**Task goal**
I'd like the entries reproduced exactly, with the images omitted.

**Input data**
#####

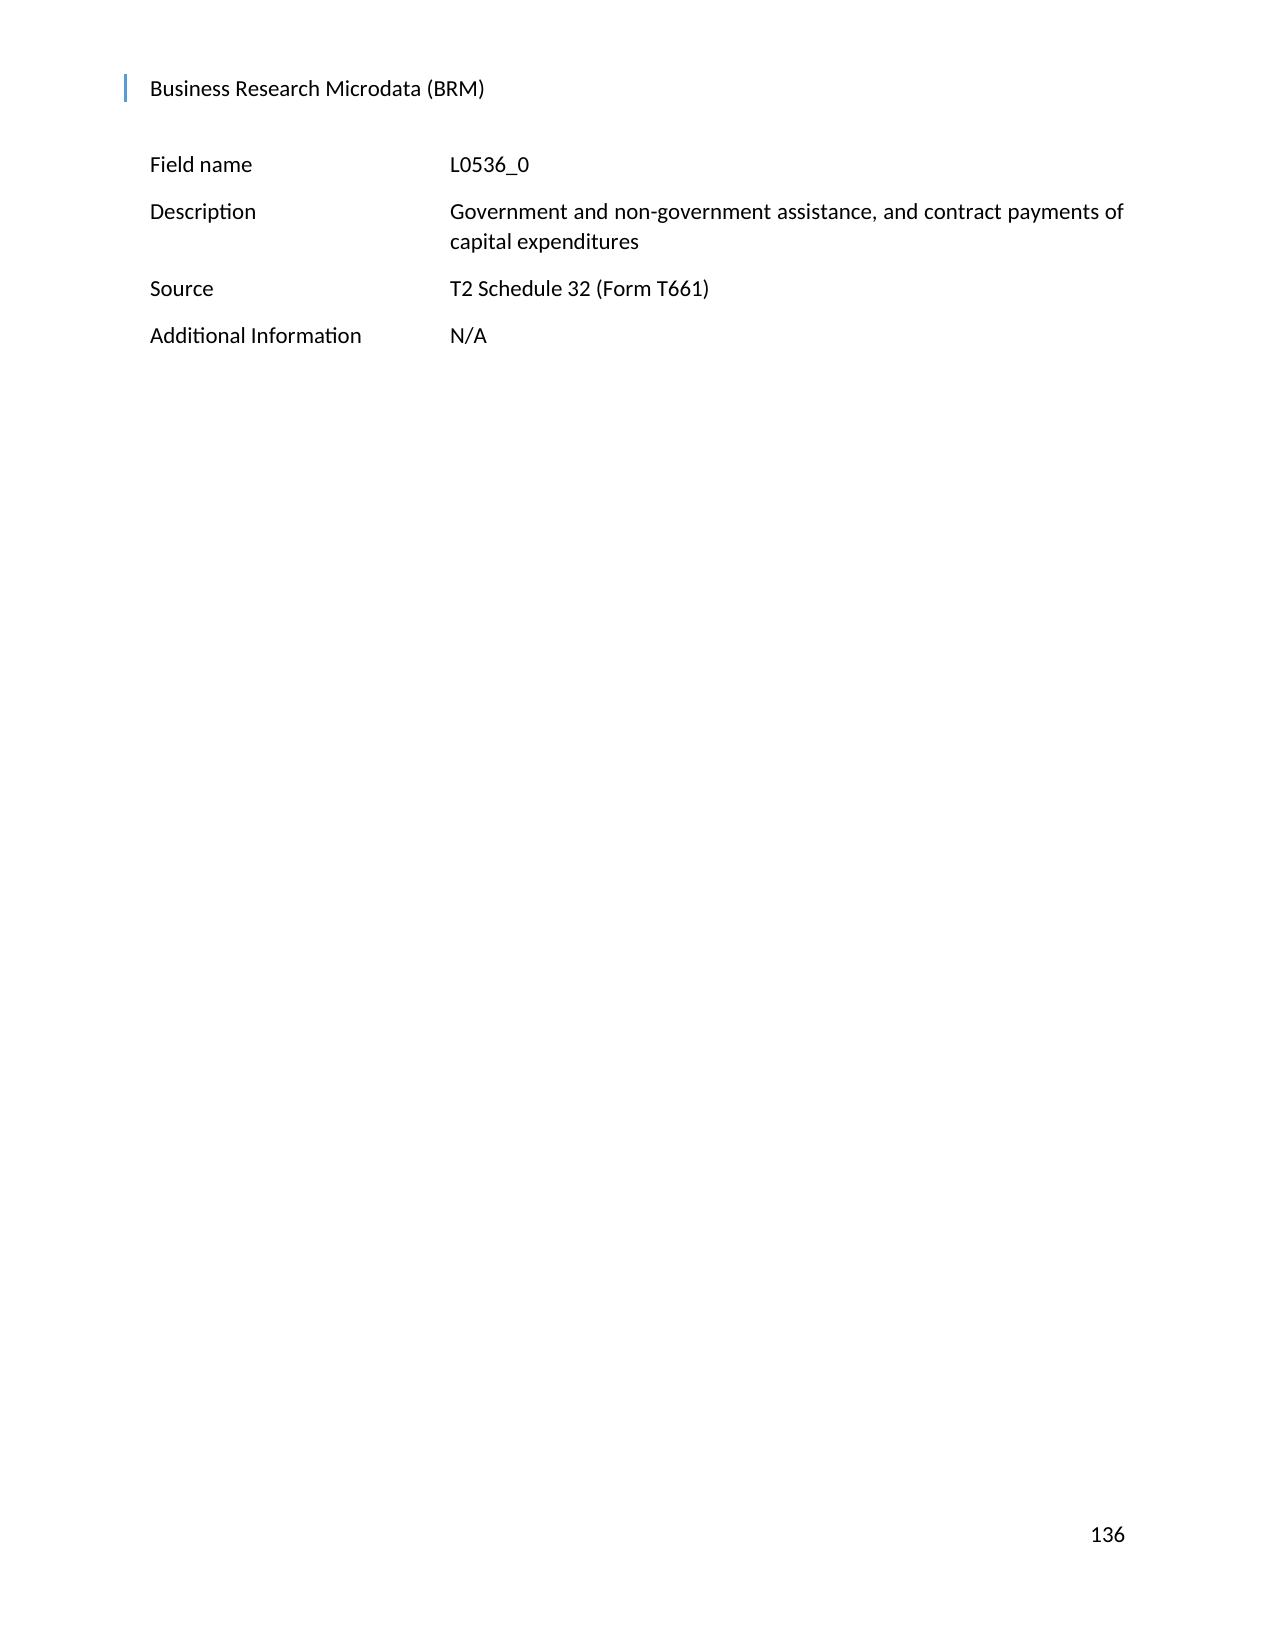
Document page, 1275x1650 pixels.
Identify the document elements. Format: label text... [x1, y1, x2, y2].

text Description Government and non-government assistance, and contract payments of capital expenditures [150, 197, 1125, 255]
text Field name L0536_0 [150, 150, 1125, 178]
text Source T2 Schedule 32 (Form T661) [150, 274, 1125, 302]
text Additional Information N/A [150, 321, 1125, 349]
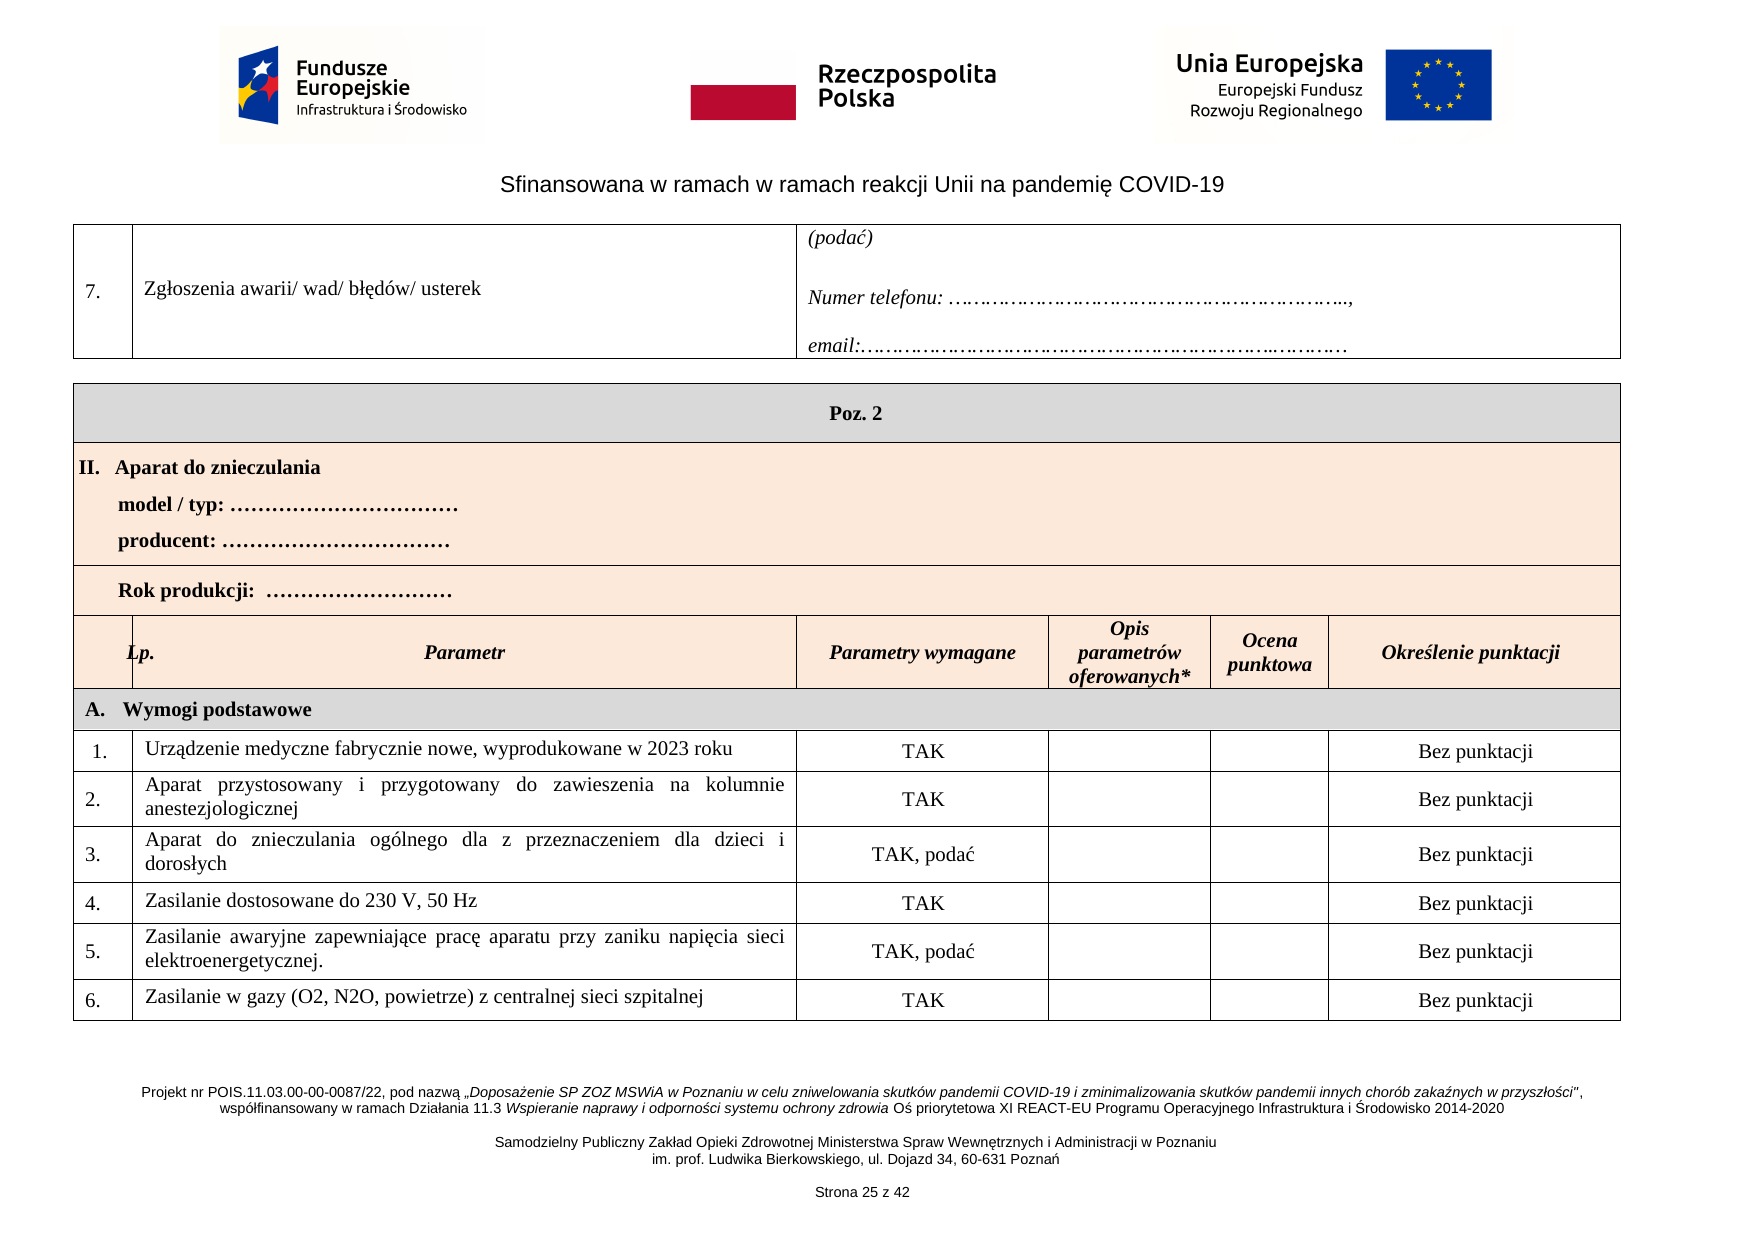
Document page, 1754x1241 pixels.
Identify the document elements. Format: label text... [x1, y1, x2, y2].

table_cell Parametry wymagane [797, 616, 1048, 688]
table_cell Bez punktacji [1329, 924, 1620, 978]
table_cell Zasilanie w gazy (O2, N2O, powietrze) z centralnej sieci szpitalnej [133, 980, 796, 1020]
table_cell Zasilanie awaryjne zapewniające pracę aparatu przy zaniku napięcia sieci elektroenergetycznej. [133, 924, 796, 978]
table_cell TAK [797, 731, 1048, 771]
table_cell Bez punktacji [1329, 731, 1620, 771]
table_header Poz. 2 [74, 384, 1620, 442]
table_cell TAK, podać [797, 827, 1048, 882]
table_cell [1049, 772, 1210, 826]
table_cell TAK [797, 980, 1048, 1020]
table_cell [1211, 827, 1328, 882]
table_cell Bez punktacji [1329, 980, 1620, 1020]
table_cell [74, 731, 132, 771]
table_cell [1211, 924, 1328, 978]
table_cell Bez punktacji [1329, 772, 1620, 826]
table_cell Ocena punktowa [1211, 616, 1328, 688]
table_cell Lp. [74, 616, 132, 688]
table_cell [74, 225, 132, 357]
table_cell [74, 924, 132, 978]
table_cell [1211, 731, 1328, 771]
table_cell [1049, 980, 1210, 1020]
table_cell Opis parametrów oferowanych* [1049, 616, 1210, 688]
table_cell Parametr [133, 616, 796, 688]
table_cell Urządzenie medyczne fabrycznie nowe, wyprodukowane w 2023 roku [133, 731, 796, 771]
table_cell Zgłoszenia awarii/ wad/ błędów/ usterek [133, 225, 796, 357]
table_cell Zasilanie dostosowane do 230 V, 50 Hz [133, 883, 796, 923]
table_cell [74, 772, 132, 826]
table_cell [1211, 772, 1328, 826]
table_cell [1049, 924, 1210, 978]
picture [667, 26, 1019, 144]
table_cell [74, 827, 132, 882]
table_cell [1049, 883, 1210, 923]
table_cell Aparat przystosowany i przygotowany do zawieszenia na kolumnie anestezjologicznej [133, 772, 796, 826]
table_cell Wymogi podstawowe [74, 689, 1620, 729]
table_cell [1211, 980, 1328, 1020]
table_cell Bez punktacji [1329, 883, 1620, 923]
table_cell [74, 980, 132, 1020]
table_cell Aparat do znieczulania model / typ: …………………………… producent: …………………………… [74, 443, 1620, 565]
table_cell [1049, 827, 1210, 882]
table_cell Aparat do znieczulania ogólnego dla z przeznaczeniem dla dzieci i dorosłych [133, 827, 796, 882]
table_cell Określenie punktacji [1329, 616, 1620, 688]
picture [219, 26, 486, 144]
table_cell TAK [797, 772, 1048, 826]
table_cell [1211, 883, 1328, 923]
table_cell TAK [797, 883, 1048, 923]
table_cell (podać) Numer telefonu: ……………………………………………………….., email:………………………………………………………….………… [797, 225, 1620, 357]
picture [1154, 26, 1515, 144]
table_cell [74, 883, 132, 923]
table_cell Rok produkcji: ……………………… [74, 566, 1620, 615]
table_cell TAK, podać [797, 924, 1048, 978]
table_cell Bez punktacji [1329, 827, 1620, 882]
table_cell [1049, 731, 1210, 771]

#####

**Written reply**
Document page, 1275x1650 pixels.
Identify the document elements. Format: label text... [x1, y1, x2, y2].

text Description Government and non-government assistance, and contract payments of capital expenditures [150, 197, 1125, 255]
text Field name L0536_0 [150, 150, 1125, 178]
text Source T2 Schedule 32 (Form T661) [150, 274, 1125, 302]
text Additional Information N/A [150, 321, 1125, 349]
Document page, 1754x1241 pixels.
Identify the document elements. Format: label text... [x1, y1, x2, y2].

table_cell Parametry wymagane [797, 616, 1048, 688]
table_cell Bez punktacji [1329, 924, 1620, 978]
table_cell Zasilanie w gazy (O2, N2O, powietrze) z centralnej sieci szpitalnej [133, 980, 796, 1020]
table_cell Zasilanie awaryjne zapewniające pracę aparatu przy zaniku napięcia sieci elektroenergetycznej. [133, 924, 796, 978]
table_cell TAK [797, 731, 1048, 771]
table_cell Bez punktacji [1329, 731, 1620, 771]
table_header Poz. 2 [74, 384, 1620, 442]
table_cell TAK, podać [797, 827, 1048, 882]
table_cell [1049, 772, 1210, 826]
table_cell TAK [797, 980, 1048, 1020]
table_cell [1211, 827, 1328, 882]
table_cell Bez punktacji [1329, 980, 1620, 1020]
table_cell [74, 731, 132, 771]
table_cell [1211, 924, 1328, 978]
table_cell Bez punktacji [1329, 772, 1620, 826]
table_cell Ocena punktowa [1211, 616, 1328, 688]
table_cell Lp. [74, 616, 132, 688]
table_cell [74, 225, 132, 357]
table_cell [74, 924, 132, 978]
table_cell [1211, 731, 1328, 771]
table_cell [1049, 980, 1210, 1020]
table_cell Opis parametrów oferowanych* [1049, 616, 1210, 688]
table_cell Parametr [133, 616, 796, 688]
table_cell Urządzenie medyczne fabrycznie nowe, wyprodukowane w 2023 roku [133, 731, 796, 771]
table_cell Zgłoszenia awarii/ wad/ błędów/ usterek [133, 225, 796, 357]
table_cell Zasilanie dostosowane do 230 V, 50 Hz [133, 883, 796, 923]
table_cell [74, 772, 132, 826]
table_cell [1211, 772, 1328, 826]
table_cell [1049, 924, 1210, 978]
picture [667, 26, 1019, 144]
table_cell [74, 827, 132, 882]
table_cell [1049, 883, 1210, 923]
table_cell Aparat przystosowany i przygotowany do zawieszenia na kolumnie anestezjologicznej [133, 772, 796, 826]
table_cell Wymogi podstawowe [74, 689, 1620, 729]
table_cell [1211, 980, 1328, 1020]
table_cell Bez punktacji [1329, 883, 1620, 923]
table_cell [74, 980, 132, 1020]
table_cell Aparat do znieczulania model / typ: …………………………… producent: …………………………… [74, 443, 1620, 565]
table_cell [1049, 827, 1210, 882]
table_cell Aparat do znieczulania ogólnego dla z przeznaczeniem dla dzieci i dorosłych [133, 827, 796, 882]
table_cell Określenie punktacji [1329, 616, 1620, 688]
picture [219, 26, 486, 144]
table_cell TAK [797, 772, 1048, 826]
table_cell [1211, 883, 1328, 923]
table_cell TAK [797, 883, 1048, 923]
table_cell (podać) Numer telefonu: ……………………………………………………….., email:………………………………………………………….………… [797, 225, 1620, 357]
picture [1154, 26, 1515, 144]
table_cell [74, 883, 132, 923]
table_cell Rok produkcji: ……………………… [74, 566, 1620, 615]
table_cell TAK, podać [797, 924, 1048, 978]
table_cell Bez punktacji [1329, 827, 1620, 882]
table_cell [1049, 731, 1210, 771]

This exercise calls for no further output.